The fundraising strategy is always to play both offense and defense. This is why I often encourage entrepreneurs to consider using the US Small Business Administration (SBA) to buy themselves the flexibility of money over 10 years, especially when an SBA loan of less than 15 years old has no prepayment penalty. This means that if times are right and the money is flowing, you could pay off the SBA loan in five years. Or, if a crisis arises and cash flow is tight, your monthly payment is always lower because it is based on a longer term.

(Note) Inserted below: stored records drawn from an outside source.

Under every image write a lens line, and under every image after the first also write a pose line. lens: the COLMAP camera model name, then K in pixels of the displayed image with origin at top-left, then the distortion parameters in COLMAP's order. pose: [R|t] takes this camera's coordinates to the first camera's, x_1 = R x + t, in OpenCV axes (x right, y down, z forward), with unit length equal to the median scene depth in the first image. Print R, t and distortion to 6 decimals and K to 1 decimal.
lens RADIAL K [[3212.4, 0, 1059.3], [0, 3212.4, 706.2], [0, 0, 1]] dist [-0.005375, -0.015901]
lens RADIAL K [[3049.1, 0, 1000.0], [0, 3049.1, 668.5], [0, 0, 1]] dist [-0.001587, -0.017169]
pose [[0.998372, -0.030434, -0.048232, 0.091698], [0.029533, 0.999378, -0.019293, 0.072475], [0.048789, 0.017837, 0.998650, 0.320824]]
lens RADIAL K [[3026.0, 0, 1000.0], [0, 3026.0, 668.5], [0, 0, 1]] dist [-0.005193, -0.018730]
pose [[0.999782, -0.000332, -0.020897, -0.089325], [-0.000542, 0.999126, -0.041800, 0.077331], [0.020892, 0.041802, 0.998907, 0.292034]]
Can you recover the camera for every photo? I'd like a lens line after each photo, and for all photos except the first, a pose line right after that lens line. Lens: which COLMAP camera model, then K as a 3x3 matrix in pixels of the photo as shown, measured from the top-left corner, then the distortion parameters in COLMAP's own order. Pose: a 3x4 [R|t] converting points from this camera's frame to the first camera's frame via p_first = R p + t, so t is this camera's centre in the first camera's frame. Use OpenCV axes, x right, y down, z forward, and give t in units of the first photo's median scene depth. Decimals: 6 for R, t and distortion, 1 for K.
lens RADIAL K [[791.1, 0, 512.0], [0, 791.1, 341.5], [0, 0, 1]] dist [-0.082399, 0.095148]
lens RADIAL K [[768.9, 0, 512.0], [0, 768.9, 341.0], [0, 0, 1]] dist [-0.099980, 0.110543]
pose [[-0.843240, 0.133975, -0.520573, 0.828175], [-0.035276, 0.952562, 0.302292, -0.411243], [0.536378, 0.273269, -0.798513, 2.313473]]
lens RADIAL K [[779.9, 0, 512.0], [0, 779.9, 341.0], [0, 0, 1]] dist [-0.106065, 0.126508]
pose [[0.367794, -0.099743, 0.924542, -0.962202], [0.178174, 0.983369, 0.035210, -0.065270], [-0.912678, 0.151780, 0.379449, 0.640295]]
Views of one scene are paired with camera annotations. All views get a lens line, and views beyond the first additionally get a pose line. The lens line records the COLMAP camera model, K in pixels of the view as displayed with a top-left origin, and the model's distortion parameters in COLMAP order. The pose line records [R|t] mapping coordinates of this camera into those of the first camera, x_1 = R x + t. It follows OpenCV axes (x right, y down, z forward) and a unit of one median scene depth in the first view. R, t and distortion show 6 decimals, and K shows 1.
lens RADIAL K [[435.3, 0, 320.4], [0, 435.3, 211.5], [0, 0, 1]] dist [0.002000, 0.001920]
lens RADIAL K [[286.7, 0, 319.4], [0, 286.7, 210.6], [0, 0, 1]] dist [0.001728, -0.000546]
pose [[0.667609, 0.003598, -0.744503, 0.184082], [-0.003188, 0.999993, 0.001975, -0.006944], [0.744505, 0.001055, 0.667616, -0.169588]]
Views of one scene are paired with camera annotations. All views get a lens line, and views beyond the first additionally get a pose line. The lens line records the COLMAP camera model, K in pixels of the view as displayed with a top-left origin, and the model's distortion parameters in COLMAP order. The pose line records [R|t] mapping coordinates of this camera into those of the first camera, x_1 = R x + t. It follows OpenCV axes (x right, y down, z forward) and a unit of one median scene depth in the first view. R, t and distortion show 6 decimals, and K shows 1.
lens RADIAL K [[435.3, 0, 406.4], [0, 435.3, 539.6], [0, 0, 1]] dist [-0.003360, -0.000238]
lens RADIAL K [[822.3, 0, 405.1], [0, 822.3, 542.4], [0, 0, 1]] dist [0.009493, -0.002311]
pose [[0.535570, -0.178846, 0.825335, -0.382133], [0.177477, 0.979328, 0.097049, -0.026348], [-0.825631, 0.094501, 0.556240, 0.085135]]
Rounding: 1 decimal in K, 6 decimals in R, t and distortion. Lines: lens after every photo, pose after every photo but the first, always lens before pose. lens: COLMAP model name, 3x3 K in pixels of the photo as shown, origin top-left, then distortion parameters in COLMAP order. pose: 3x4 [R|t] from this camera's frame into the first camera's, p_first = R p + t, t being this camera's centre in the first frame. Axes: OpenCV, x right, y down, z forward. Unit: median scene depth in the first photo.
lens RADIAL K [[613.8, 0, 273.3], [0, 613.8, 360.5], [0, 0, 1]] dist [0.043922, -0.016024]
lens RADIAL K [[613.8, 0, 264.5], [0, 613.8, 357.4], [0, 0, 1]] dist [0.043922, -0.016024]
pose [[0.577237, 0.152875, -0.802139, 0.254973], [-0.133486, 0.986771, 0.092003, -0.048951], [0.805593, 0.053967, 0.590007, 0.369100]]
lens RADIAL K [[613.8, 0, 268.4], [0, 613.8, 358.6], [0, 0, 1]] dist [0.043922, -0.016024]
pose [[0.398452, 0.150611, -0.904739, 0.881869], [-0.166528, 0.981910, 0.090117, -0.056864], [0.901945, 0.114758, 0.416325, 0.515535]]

The next question I always get is, “What about the interest rate?” To that, I always say, ‘Don’t be so sensitive to interest rates. Now, that doesn’t mean you shouldn’t be on the lookout for the shockingly high interest rates you see with some short term lenders online. But, when it comes to 4% on a five-year bank loan and 6% on a 10-year SBA loan, don’t automatically assume that the loan with the lower interest rate will be better for you. . Having lower monthly payments will help, not if, but when, your business faces challenges in the future.

For example, an entrepreneur who received an Economic Disaster Loan (EIDL) two months ago was considering repaying the loan. She felt her business had largely recovered and she didn’t like the idea of ​​being responsible for paying off a loan. My advice for her? Not so fast.

In a time of uncertainty, possession is 99% of the law. Its EIDL loan is for a 30-year term at a nominal interest rate. The monthly payments do not have a serious impact on his cash flow. In my opinion, she could treat the payments as an insurance premium and keep the money. That doesn’t mean she should use the money frivolously, but there is little reason not to keep it.

Remember that the fundraising strategy is a combination of offense and defense. You want to be located to take advantage of unexpected opportunities and deal with surprises you didn’t anticipate. This philosophy is more real than ever in these uncertain times and plays a huge role in long, not short, thinking.

Ami Kassar is the Founder and CEO of MultiFunding, a Philadelphia-based consulting firm that specializes in helping business owners across the United States develop creative and cost-effective alternatives for their needs and debt structure. commercial. He can be contacted at [email protected] or multifunding.com.